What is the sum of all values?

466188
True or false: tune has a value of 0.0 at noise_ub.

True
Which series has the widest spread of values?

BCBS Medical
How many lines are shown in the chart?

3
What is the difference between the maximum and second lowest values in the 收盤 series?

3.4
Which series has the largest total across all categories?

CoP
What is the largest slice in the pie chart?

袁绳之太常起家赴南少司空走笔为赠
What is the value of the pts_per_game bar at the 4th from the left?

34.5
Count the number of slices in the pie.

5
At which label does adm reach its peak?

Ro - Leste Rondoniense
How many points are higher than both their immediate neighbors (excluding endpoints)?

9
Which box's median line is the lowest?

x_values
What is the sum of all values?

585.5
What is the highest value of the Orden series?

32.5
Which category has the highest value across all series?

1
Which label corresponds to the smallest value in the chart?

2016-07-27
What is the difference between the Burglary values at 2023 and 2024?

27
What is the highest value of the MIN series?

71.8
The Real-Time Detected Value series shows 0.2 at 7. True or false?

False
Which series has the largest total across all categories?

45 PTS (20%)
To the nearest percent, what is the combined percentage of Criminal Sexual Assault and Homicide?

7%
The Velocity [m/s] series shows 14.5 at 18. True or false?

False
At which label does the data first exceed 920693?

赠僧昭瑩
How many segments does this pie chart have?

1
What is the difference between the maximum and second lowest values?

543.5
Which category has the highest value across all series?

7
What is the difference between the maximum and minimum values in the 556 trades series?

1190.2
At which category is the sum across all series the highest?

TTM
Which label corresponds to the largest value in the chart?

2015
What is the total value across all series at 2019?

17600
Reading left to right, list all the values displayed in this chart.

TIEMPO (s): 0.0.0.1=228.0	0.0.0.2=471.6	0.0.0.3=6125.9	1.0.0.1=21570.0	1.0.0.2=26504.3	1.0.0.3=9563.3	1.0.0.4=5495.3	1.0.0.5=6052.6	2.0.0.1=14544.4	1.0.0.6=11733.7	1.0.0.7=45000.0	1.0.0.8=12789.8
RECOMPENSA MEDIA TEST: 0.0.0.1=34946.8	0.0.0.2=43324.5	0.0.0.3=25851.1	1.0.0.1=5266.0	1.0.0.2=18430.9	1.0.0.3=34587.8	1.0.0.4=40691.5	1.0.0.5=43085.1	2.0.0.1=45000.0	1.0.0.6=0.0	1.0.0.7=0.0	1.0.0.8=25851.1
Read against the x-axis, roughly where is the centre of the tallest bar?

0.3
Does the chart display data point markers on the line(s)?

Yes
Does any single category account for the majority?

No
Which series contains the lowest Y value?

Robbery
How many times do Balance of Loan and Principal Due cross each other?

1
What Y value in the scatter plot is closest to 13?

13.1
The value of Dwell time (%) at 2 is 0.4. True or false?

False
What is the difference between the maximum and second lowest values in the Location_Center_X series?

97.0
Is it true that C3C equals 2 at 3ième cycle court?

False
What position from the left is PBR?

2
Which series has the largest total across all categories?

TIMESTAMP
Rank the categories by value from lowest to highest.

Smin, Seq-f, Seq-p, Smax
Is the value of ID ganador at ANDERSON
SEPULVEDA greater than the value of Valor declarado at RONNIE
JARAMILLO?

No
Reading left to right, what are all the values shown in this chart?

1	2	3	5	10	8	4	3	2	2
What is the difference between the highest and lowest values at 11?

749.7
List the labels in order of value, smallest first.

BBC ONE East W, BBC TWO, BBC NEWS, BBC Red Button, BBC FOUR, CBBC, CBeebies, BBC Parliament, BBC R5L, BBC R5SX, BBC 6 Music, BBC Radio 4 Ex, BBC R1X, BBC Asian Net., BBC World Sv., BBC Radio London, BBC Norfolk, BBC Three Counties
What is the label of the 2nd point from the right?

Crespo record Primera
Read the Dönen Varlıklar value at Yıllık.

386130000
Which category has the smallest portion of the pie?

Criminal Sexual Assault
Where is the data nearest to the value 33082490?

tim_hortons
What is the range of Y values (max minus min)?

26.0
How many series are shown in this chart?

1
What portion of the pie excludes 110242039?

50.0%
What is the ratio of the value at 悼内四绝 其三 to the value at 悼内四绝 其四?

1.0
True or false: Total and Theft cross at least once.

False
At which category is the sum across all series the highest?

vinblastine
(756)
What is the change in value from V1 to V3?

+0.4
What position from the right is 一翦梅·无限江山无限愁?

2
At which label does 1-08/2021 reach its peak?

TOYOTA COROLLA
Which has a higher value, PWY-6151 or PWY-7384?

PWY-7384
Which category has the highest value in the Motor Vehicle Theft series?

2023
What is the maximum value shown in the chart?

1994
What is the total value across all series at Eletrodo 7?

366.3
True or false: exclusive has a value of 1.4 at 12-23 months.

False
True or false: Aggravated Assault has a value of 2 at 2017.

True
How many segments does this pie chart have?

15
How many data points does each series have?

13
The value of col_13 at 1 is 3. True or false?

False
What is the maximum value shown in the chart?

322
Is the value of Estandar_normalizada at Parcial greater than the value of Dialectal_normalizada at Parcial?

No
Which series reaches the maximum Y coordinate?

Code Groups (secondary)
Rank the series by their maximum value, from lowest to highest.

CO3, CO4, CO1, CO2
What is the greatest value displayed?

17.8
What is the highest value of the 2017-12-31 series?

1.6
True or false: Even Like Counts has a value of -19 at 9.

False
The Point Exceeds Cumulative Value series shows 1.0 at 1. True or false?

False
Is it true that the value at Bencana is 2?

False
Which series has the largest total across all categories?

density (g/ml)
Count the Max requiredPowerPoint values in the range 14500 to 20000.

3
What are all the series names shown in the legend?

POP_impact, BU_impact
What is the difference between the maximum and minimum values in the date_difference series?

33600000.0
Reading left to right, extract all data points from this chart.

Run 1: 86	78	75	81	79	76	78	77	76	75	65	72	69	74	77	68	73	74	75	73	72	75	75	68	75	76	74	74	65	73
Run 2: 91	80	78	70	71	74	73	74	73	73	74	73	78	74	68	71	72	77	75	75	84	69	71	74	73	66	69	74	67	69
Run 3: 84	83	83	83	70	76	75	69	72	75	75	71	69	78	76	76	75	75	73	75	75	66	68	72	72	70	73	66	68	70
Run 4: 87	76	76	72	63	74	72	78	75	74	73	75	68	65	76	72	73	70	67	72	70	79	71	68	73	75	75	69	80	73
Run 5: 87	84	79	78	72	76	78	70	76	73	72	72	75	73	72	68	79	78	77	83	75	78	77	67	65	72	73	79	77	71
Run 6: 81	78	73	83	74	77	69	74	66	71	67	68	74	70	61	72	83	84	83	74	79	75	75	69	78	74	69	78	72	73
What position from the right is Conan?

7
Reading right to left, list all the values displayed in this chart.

About this exercise: Copy all of the lines above without changing anything.

Result:
What is the sum of all values?

466188
True or false: tune has a value of 0.0 at noise_ub.

True
Which series has the widest spread of values?

BCBS Medical
How many lines are shown in the chart?

3
What is the difference between the maximum and second lowest values in the 收盤 series?

3.4
Which series has the largest total across all categories?

CoP
What is the largest slice in the pie chart?

袁绳之太常起家赴南少司空走笔为赠
What is the value of the pts_per_game bar at the 4th from the left?

34.5
Count the number of slices in the pie.

5
At which label does adm reach its peak?

Ro - Leste Rondoniense
How many points are higher than both their immediate neighbors (excluding endpoints)?

9
Which box's median line is the lowest?

x_values
What is the sum of all values?

585.5
What is the highest value of the Orden series?

32.5
Which category has the highest value across all series?

1
Which label corresponds to the smallest value in the chart?

2016-07-27
What is the difference between the Burglary values at 2023 and 2024?

27
What is the highest value of the MIN series?

71.8
The Real-Time Detected Value series shows 0.2 at 7. True or false?

False
Which series has the largest total across all categories?

45 PTS (20%)
To the nearest percent, what is the combined percentage of Criminal Sexual Assault and Homicide?

7%
The Velocity [m/s] series shows 14.5 at 18. True or false?

False
At which label does the data first exceed 920693?

赠僧昭瑩
How many segments does this pie chart have?

1
What is the difference between the maximum and second lowest values?

543.5
Which category has the highest value across all series?

7
What is the difference between the maximum and minimum values in the 556 trades series?

1190.2
At which category is the sum across all series the highest?

TTM
Which label corresponds to the largest value in the chart?

2015
What is the total value across all series at 2019?

17600
Reading left to right, list all the values displayed in this chart.

TIEMPO (s): 0.0.0.1=228.0	0.0.0.2=471.6	0.0.0.3=6125.9	1.0.0.1=21570.0	1.0.0.2=26504.3	1.0.0.3=9563.3	1.0.0.4=5495.3	1.0.0.5=6052.6	2.0.0.1=14544.4	1.0.0.6=11733.7	1.0.0.7=45000.0	1.0.0.8=12789.8
RECOMPENSA MEDIA TEST: 0.0.0.1=34946.8	0.0.0.2=43324.5	0.0.0.3=25851.1	1.0.0.1=5266.0	1.0.0.2=18430.9	1.0.0.3=34587.8	1.0.0.4=40691.5	1.0.0.5=43085.1	2.0.0.1=45000.0	1.0.0.6=0.0	1.0.0.7=0.0	1.0.0.8=25851.1
Read against the x-axis, roughly where is the centre of the tallest bar?

0.3
Does the chart display data point markers on the line(s)?

Yes
Does any single category account for the majority?

No
Which series contains the lowest Y value?

Robbery
How many times do Balance of Loan and Principal Due cross each other?

1
What Y value in the scatter plot is closest to 13?

13.1
The value of Dwell time (%) at 2 is 0.4. True or false?

False
What is the difference between the maximum and second lowest values in the Location_Center_X series?

97.0
Is it true that C3C equals 2 at 3ième cycle court?

False
What position from the left is PBR?

2
Which series has the largest total across all categories?

TIMESTAMP
Rank the categories by value from lowest to highest.

Smin, Seq-f, Seq-p, Smax
Is the value of ID ganador at ANDERSON
SEPULVEDA greater than the value of Valor declarado at RONNIE
JARAMILLO?

No
Reading left to right, what are all the values shown in this chart?

1	2	3	5	10	8	4	3	2	2
What is the difference between the highest and lowest values at 11?

749.7
List the labels in order of value, smallest first.

BBC ONE East W, BBC TWO, BBC NEWS, BBC Red Button, BBC FOUR, CBBC, CBeebies, BBC Parliament, BBC R5L, BBC R5SX, BBC 6 Music, BBC Radio 4 Ex, BBC R1X, BBC Asian Net., BBC World Sv., BBC Radio London, BBC Norfolk, BBC Three Counties
What is the label of the 2nd point from the right?

Crespo record Primera
Read the Dönen Varlıklar value at Yıllık.

386130000
Which category has the smallest portion of the pie?

Criminal Sexual Assault
Where is the data nearest to the value 33082490?

tim_hortons
What is the range of Y values (max minus min)?

26.0
How many series are shown in this chart?

1
What portion of the pie excludes 110242039?

50.0%
What is the ratio of the value at 悼内四绝 其三 to the value at 悼内四绝 其四?

1.0
True or false: Total and Theft cross at least once.

False
At which category is the sum across all series the highest?

vinblastine
(756)
What is the change in value from V1 to V3?

+0.4
What position from the right is 一翦梅·无限江山无限愁?

2
At which label does 1-08/2021 reach its peak?

TOYOTA COROLLA
Which has a higher value, PWY-6151 or PWY-7384?

PWY-7384
Which category has the highest value in the Motor Vehicle Theft series?

2023
What is the maximum value shown in the chart?

1994
What is the total value across all series at Eletrodo 7?

366.3
True or false: exclusive has a value of 1.4 at 12-23 months.

False
True or false: Aggravated Assault has a value of 2 at 2017.

True
How many segments does this pie chart have?

15
How many data points does each series have?

13
The value of col_13 at 1 is 3. True or false?

False
What is the maximum value shown in the chart?

322
Is the value of Estandar_normalizada at Parcial greater than the value of Dialectal_normalizada at Parcial?

No
Which series reaches the maximum Y coordinate?

Code Groups (secondary)
Rank the series by their maximum value, from lowest to highest.

CO3, CO4, CO1, CO2
What is the greatest value displayed?

17.8
What is the highest value of the 2017-12-31 series?

1.6
True or false: Even Like Counts has a value of -19 at 9.

False
The Point Exceeds Cumulative Value series shows 1.0 at 1. True or false?

False
Is it true that the value at Bencana is 2?

False
Which series has the largest total across all categories?

density (g/ml)
Count the Max requiredPowerPoint values in the range 14500 to 20000.

3
What are all the series names shown in the legend?

POP_impact, BU_impact
What is the difference between the maximum and minimum values in the date_difference series?

33600000.0
Reading left to right, extract all data points from this chart.

Run 1: 86	78	75	81	79	76	78	77	76	75	65	72	69	74	77	68	73	74	75	73	72	75	75	68	75	76	74	74	65	73
Run 2: 91	80	78	70	71	74	73	74	73	73	74	73	78	74	68	71	72	77	75	75	84	69	71	74	73	66	69	74	67	69
Run 3: 84	83	83	83	70	76	75	69	72	75	75	71	69	78	76	76	75	75	73	75	75	66	68	72	72	70	73	66	68	70
Run 4: 87	76	76	72	63	74	72	78	75	74	73	75	68	65	76	72	73	70	67	72	70	79	71	68	73	75	75	69	80	73
Run 5: 87	84	79	78	72	76	78	70	76	73	72	72	75	73	72	68	79	78	77	83	75	78	77	67	65	72	73	79	77	71
Run 6: 81	78	73	83	74	77	69	74	66	71	67	68	74	70	61	72	83	84	83	74	79	75	75	69	78	74	69	78	72	73
What position from the right is Conan?

7
Reading right to left, list all the values displayed in this chart.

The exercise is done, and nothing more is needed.